What is more, any military intervention in Syria will have ramifications throughout the Middle East. Russian leader Vladimir Putin has supplied Assad with anti-aircraft missiles since the outset of the civil war in order to prop up the Syrian Government.
If we began destroying Syrian military targets, the flow of weapons from Russia to Syria would double. Everything we destroyed, Putin would replace twice over. In this way, so-called “punishment” raids could intensify and extend a war that has already caused so much suffering.
It is always uncomfortable to see your own Prime Minister face defeat. In trying to get Parliament’s support for action against Syria, David Cameron was motivated by a desire to prevent the massacre of innocent civilians.

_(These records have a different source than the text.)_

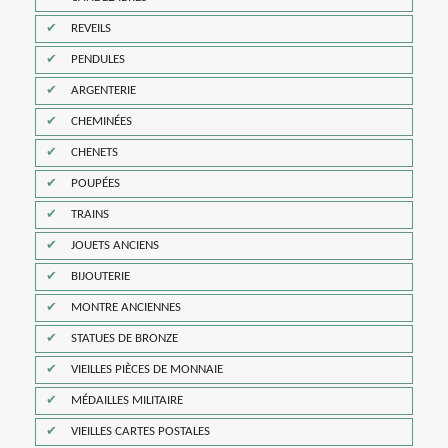
REVEILS
PENDULES
ARGENTERIE
CHEMINÉES
CHENETS
POUPÉES
TRAINS
JOUETS ANCIENS
BIJOUTERIE
MONTRE ANCIENNES
STATUES DE BRONZE
VIEILLES PIÈCES DE MONNAIE
MÉDAILLES MILITAIRE
VIEILLES CARTES POSTALES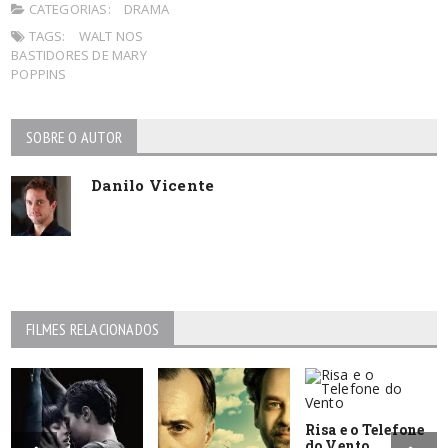
CATEGORIAS:
DRAMA
TAGS:
WALT NOS
BASTIDORES DE MARY
POPPINS
SOBRE O AUTOR
Danilo Vicente
FILMES RELACIONADOS
Risa e o Telefone
do Vento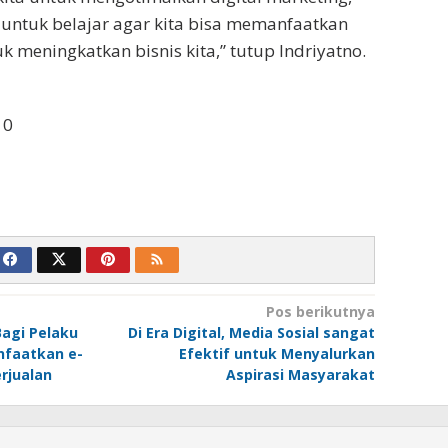
untuk belajar agar kita bisa memanfaatkan
k meningkatkan bisnis kita,” tutup Indriyatno.
10
Pos berikutnya
agi Pelaku
Di Era Digital, Media Sosial sangat
faatkan e-
Efektif untuk Menyalurkan
rjualan
Aspirasi Masyarakat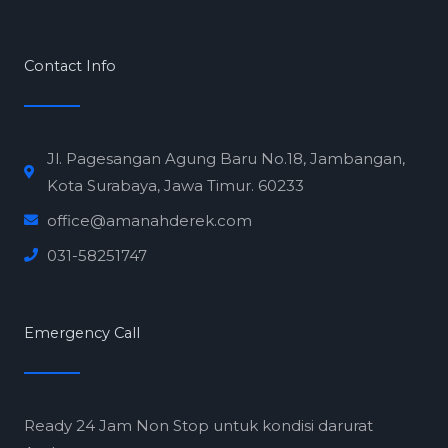
*
Contact Info
Jl. Pagesangan Agung Baru No.18, Jambangan,
Kota Surabaya, Jawa Timur. 60233
office@amanahderek.com
031-58251747
Emergency Call
Ready 24 Jam Non Stop untuk kondisi darurat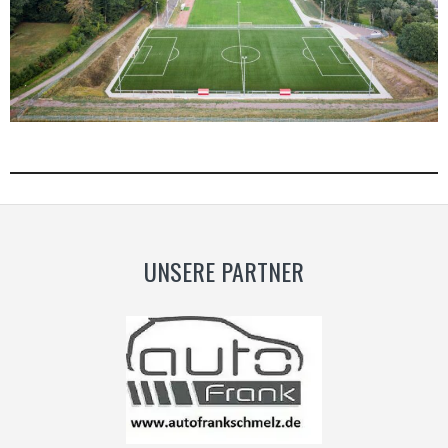
UNSERE PARTNER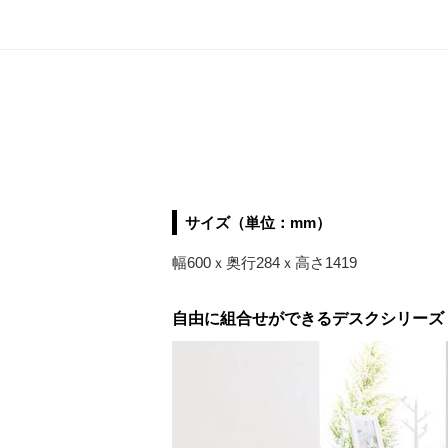
サイズ（単位：mm）
幅600ｘ奥行284ｘ高さ1419
自由に組合せができるデスクシリーズ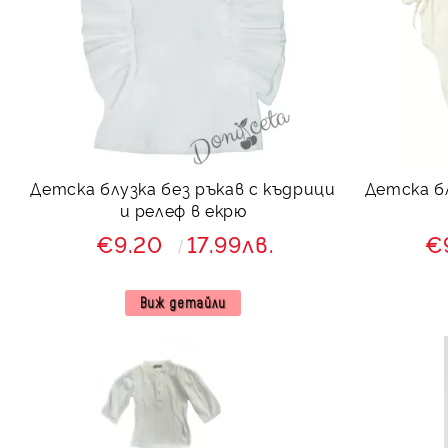
Детска блузка без ръкав с къдрици
Детска бл
и релеф в екрю
€9.20
17.99лв.
€
Виж детайли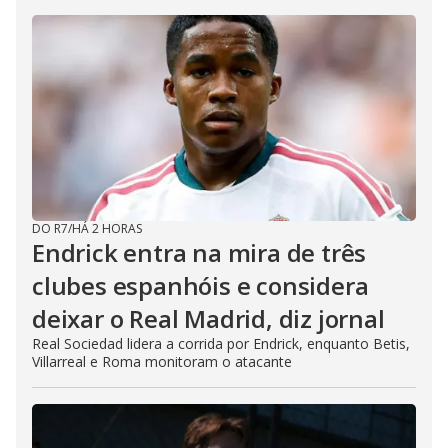
DO R7
/
HÁ 2 HORAS
Endrick entra na mira de três
clubes espanhóis e considera
deixar o Real Madrid, diz jornal
Real Sociedad lidera a corrida por Endrick, enquanto Betis,
Villarreal e Roma monitoram o atacante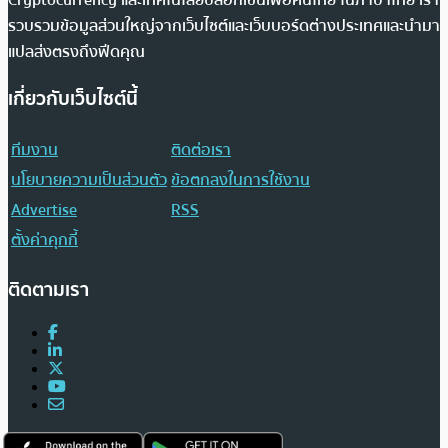
Cryptocurrency และเทคโนโลยีบล็อกเชนเพื่อคนไทย ในภาษาไทย เรา
รวบรวมข้อมูลส่วนใหญ่จากเว็บไซต์และเว็บบอร์ดต่างประเทศและนำมา
แปลส่งตรงถึงฟีดคุณ
เกี่ยวกับเว็บไซต์นี้
ทีมงาน
ติดต่อเรา
นโยบายความเป็นส่วนตัว
ข้อตกลงในการใช้งาน
Advertise
RSS
ตั้งค่าคุกกี้
ติดตามเรา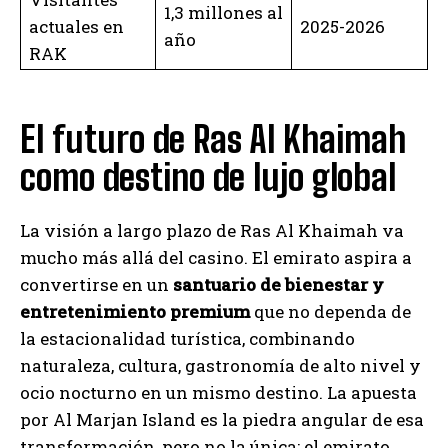
1,3 millones al
actuales en
2025-2026
año
RAK
El futuro de Ras Al Khaimah
como destino de lujo global
La visión a largo plazo de Ras Al Khaimah va
mucho más allá del casino. El emirato aspira a
convertirse en un
santuario de bienestar y
entretenimiento premium
que no dependa de
la estacionalidad turística, combinando
naturaleza, cultura, gastronomía de alto nivel y
ocio nocturno en un mismo destino. La apuesta
por Al Marjan Island es la piedra angular de esa
transformación, pero no la única: el emirato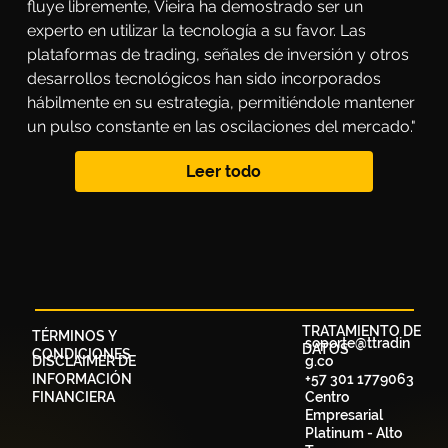
fluye libremente, Vieira ha demostrado ser un 
experto en utilizar la tecnología a su favor. Las 
plataformas de trading, señales de inversión y otros 
desarrollos tecnológicos han sido incorporados 
hábilmente en su estrategia, permitiéndole mantener 
un pulso constante en las oscilaciones del mercado."
Leer todo
TRATAMIENTO DE
TÉRMINOS Y
soporte@ttradin
DATOS
CONDICIONES
DISCLAIMER DE
g.co
INFORMACIÓN
+57 301 1779063
FINANCIERA
Centro
Empresarial
Platinum - Alto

His motives were faultless, but the strategy was flawed.
I am not opposed to military intervention in principle, but it must be clear what that intervention is designed to achieve. First and foremost, the aim must be to help those who are suffering. Taking sides in the Syrian civil war will not do that.
With UN investigators still gathering evidence in Syria, and the available intelligence far from conclusive, Parliament was right to reject military action.
A decade ago, Britain went to war in Iraq on the basis of a dodgy dossier, evidence copied and pasted from the internet, and false claims that Saddam Hussein possessed weapons of mass destruction.
Rushing into another Middle East conflict armed with half the facts is a mistake we were right not to repeat.”